Jackson has a drawl and a pickup truck and, in spite of his lack of farming experience, a farmer’s tan. Claire meets him at Burger Boy, the restaurant a few miles from her father’s house. Its chipping red-and-white tiles and musk of grease give it all the glamour of a truck-stop bathroom, but it’s a respite from the lemon-scented and pristine house that brought her father to St. Petersburg for retirement. At college, Claire mostly lives off of the salad bar, but here she picks up a burger and fries to go every afternoon. It is the kind of food Puppy says she can’t eat since she turned thirty, and Puppy, having no job and, from what Claire gathers, limited ambitions beyond strolling the house in expensive loungewear, is always home to miserably watch her eat it. On her fourth Burger Boy visit, Claire picks up Jackson too. They get high and make out in the pool house that afternoon, and the next and the next and the next.
At nineteen, Jackson is six months older than Claire, but still a senior in high school. They try hanging out at his house once, but Claire feels shamed by his mother’s scrutiny, assumes she wants to know what’s damaged or defective about Claire that has her screwing a high-school boy. After that, when they cannot be alone at her house because her father is home (rarely) or Puppy is unbearable (frequently), they find places to park. He gives her the bikini at the end of the first week, after she complains that her father’s move to Florida caught her off guard—she is used to winters that at least make an effort to be winter, but her father’s new life in St. Pete is relentless sunshine, sunburn weather in December. Outside, by the pool, she has resigned herself to wearing t-shirts over one of Puppy’s old suits, which is spangled with faded glitter and sags over Claire’s bee-sting breasts. Jackson presents the bathing suit wadded up in a supermarket plastic bag, the sort of awkward non-gift you give someone in an awkward non-relationship—he bought it for five dollars on a spring break trip, he says, for a girlfriend he subsequently found blowing one of his friends in their shared motel room and broke up with.

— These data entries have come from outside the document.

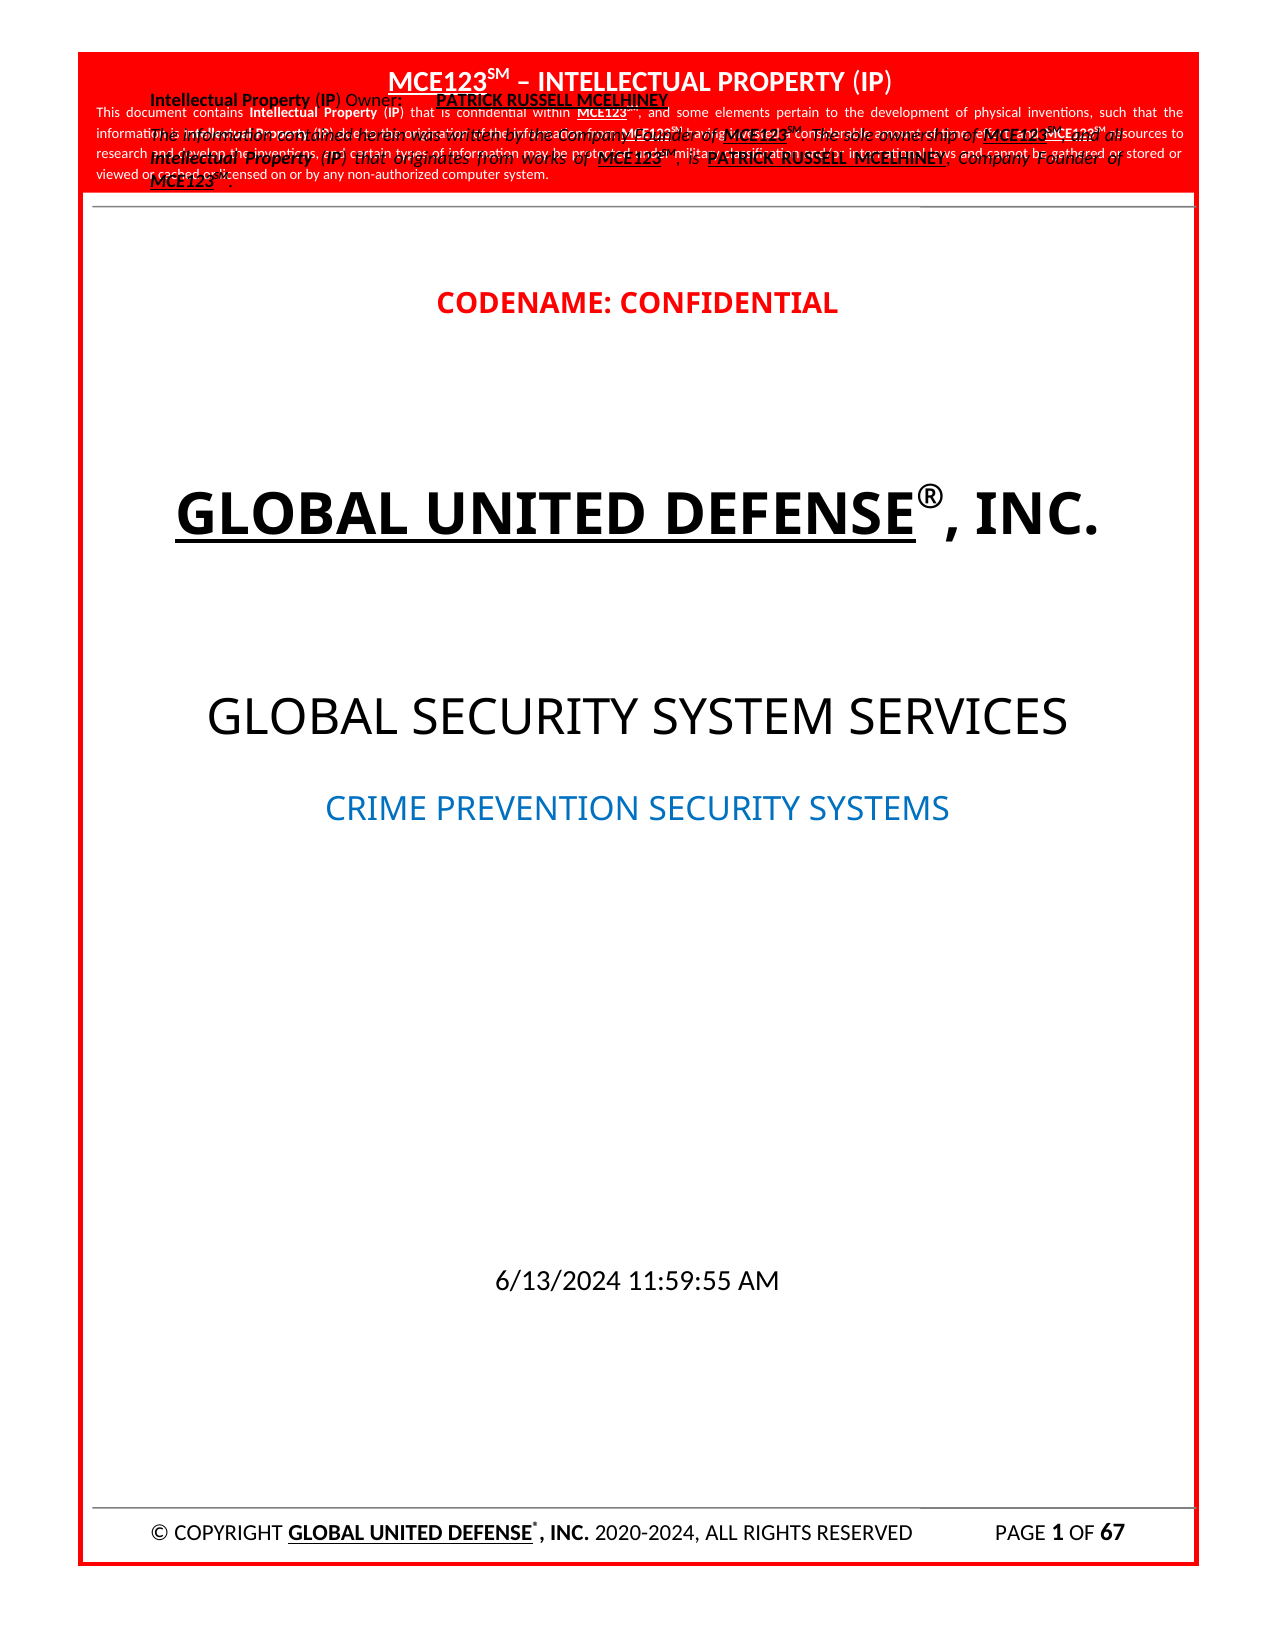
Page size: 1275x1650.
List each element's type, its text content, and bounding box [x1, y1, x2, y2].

text GLOBAL UNITED DEFENSE®, INC. [150, 472, 1125, 551]
text 6/13/2024 11:59:55 AM [150, 1262, 1125, 1298]
subtitle CRIME PREVENTION SECURITY SYSTEMS [150, 784, 1125, 830]
text GLOBAL SECURITY SYSTEM SERVICES [150, 681, 1125, 749]
text CODENAME: CONFIDENTIAL [150, 282, 1125, 322]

It isn’t much—three triangles and some string—but the tag is still attached and Jackson is beaming at her.
“You’d look so hot in this,” he says.
She does look pretty hot: like someone she is not, what with the stars and bars marking her tits and crotch, but a hot someone she is not.

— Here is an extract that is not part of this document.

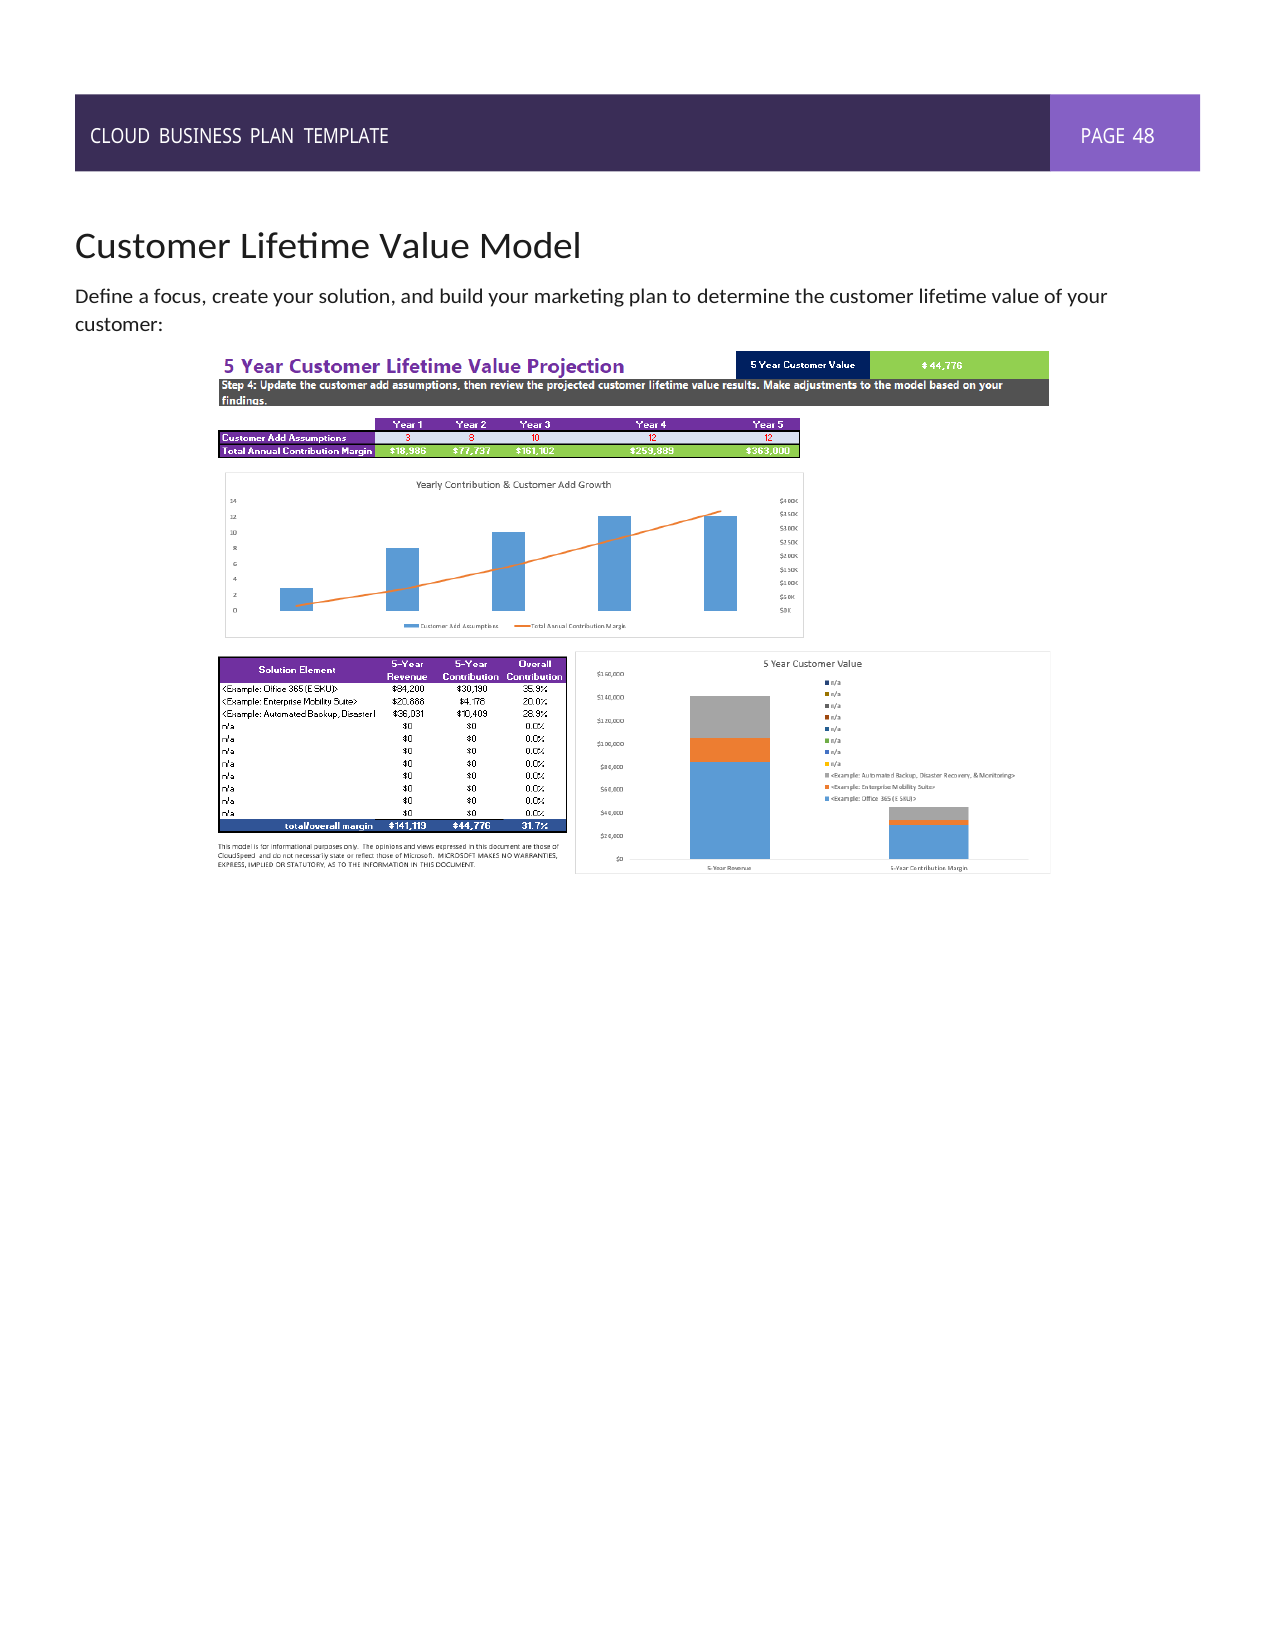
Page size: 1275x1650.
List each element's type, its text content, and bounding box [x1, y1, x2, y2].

subtitle Customer Lifetime Value Model [75, 222, 1275, 268]
picture [218, 351, 1051, 874]
text Define a focus, create your solution, and build your marketing plan to determine the customer lifetime value of your customer: [75, 283, 1186, 336]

“You look like white trash,” Puppy says to her the first time she sees the bikini.
“You would know,” Claire says back. The bathing suit becomes a habit, even after the temperature dips. Two days before she leaves town, she throws a pair of cutoffs and a T-shirt over it before she and Jackson leave the house, but when they get to the parking space—a clearing in a half-built, abandoned subdivision—she makes a show of stripping off the shorts and shirt. In the few minutes before he takes it off and fucks her in the truck’s cab, Jackson snaps a picture of Claire, radiant and smiling and leaning against the crisp foil-flash of the bumper, the bikini’s Xs making her body a tic-tac-toe board.